#### [What is expected]
From the data below, return all lines holding the string "staff".

#### [Exercise input]

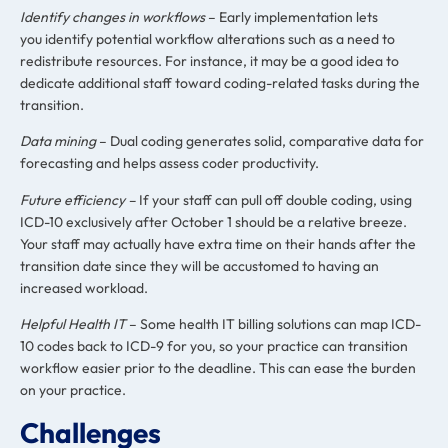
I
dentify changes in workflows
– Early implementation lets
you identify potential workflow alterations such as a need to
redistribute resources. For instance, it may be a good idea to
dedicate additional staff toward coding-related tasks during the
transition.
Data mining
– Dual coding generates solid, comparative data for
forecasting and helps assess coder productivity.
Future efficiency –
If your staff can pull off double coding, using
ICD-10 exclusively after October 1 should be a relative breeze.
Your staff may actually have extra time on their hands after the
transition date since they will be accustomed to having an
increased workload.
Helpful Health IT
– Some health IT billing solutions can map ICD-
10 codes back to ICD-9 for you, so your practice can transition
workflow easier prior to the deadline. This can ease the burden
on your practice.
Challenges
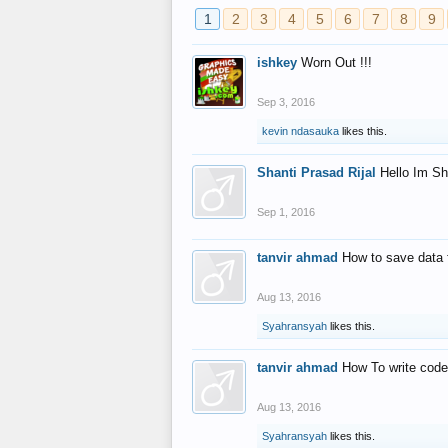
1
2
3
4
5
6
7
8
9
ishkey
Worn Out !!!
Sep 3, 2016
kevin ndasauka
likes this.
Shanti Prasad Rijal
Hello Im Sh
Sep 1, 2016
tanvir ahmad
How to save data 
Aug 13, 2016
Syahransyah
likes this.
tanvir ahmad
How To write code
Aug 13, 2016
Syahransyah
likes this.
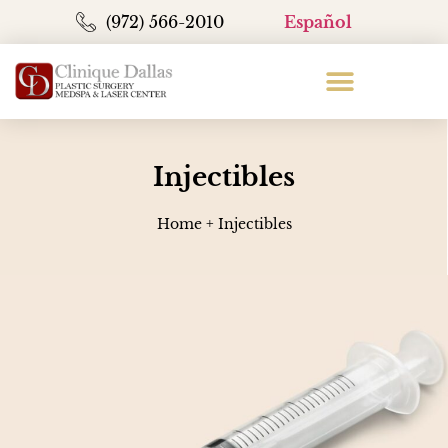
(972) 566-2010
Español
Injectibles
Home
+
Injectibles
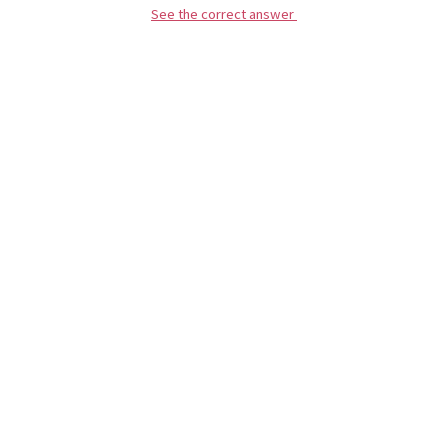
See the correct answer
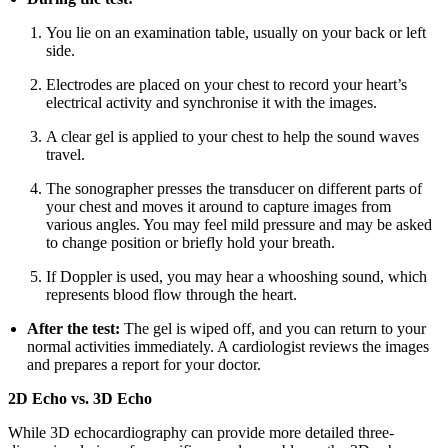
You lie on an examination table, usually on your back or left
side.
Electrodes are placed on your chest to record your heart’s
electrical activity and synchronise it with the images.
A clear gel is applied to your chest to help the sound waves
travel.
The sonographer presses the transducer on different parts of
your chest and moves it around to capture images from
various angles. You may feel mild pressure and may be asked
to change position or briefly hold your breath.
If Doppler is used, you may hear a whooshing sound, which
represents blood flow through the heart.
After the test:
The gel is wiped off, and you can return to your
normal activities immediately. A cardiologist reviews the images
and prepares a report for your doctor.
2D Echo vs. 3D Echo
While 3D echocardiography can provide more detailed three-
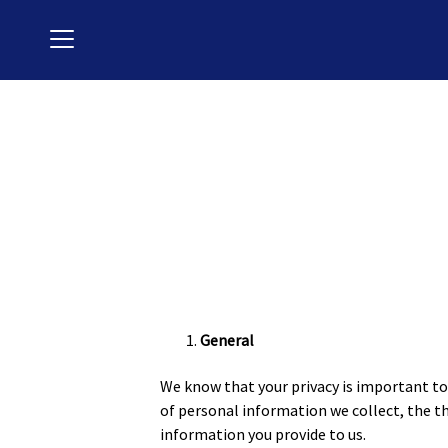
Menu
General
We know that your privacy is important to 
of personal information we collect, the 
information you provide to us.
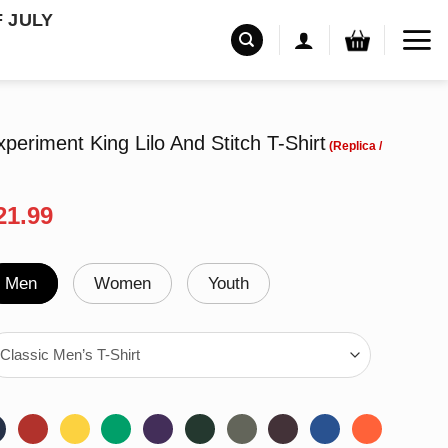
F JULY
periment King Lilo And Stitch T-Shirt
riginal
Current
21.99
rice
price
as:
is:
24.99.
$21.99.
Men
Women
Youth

#### [Response]
dedicate additional staff toward coding-related tasks during the
If your staff can pull off double coding, using
Your staff may actually have extra time on their hands after the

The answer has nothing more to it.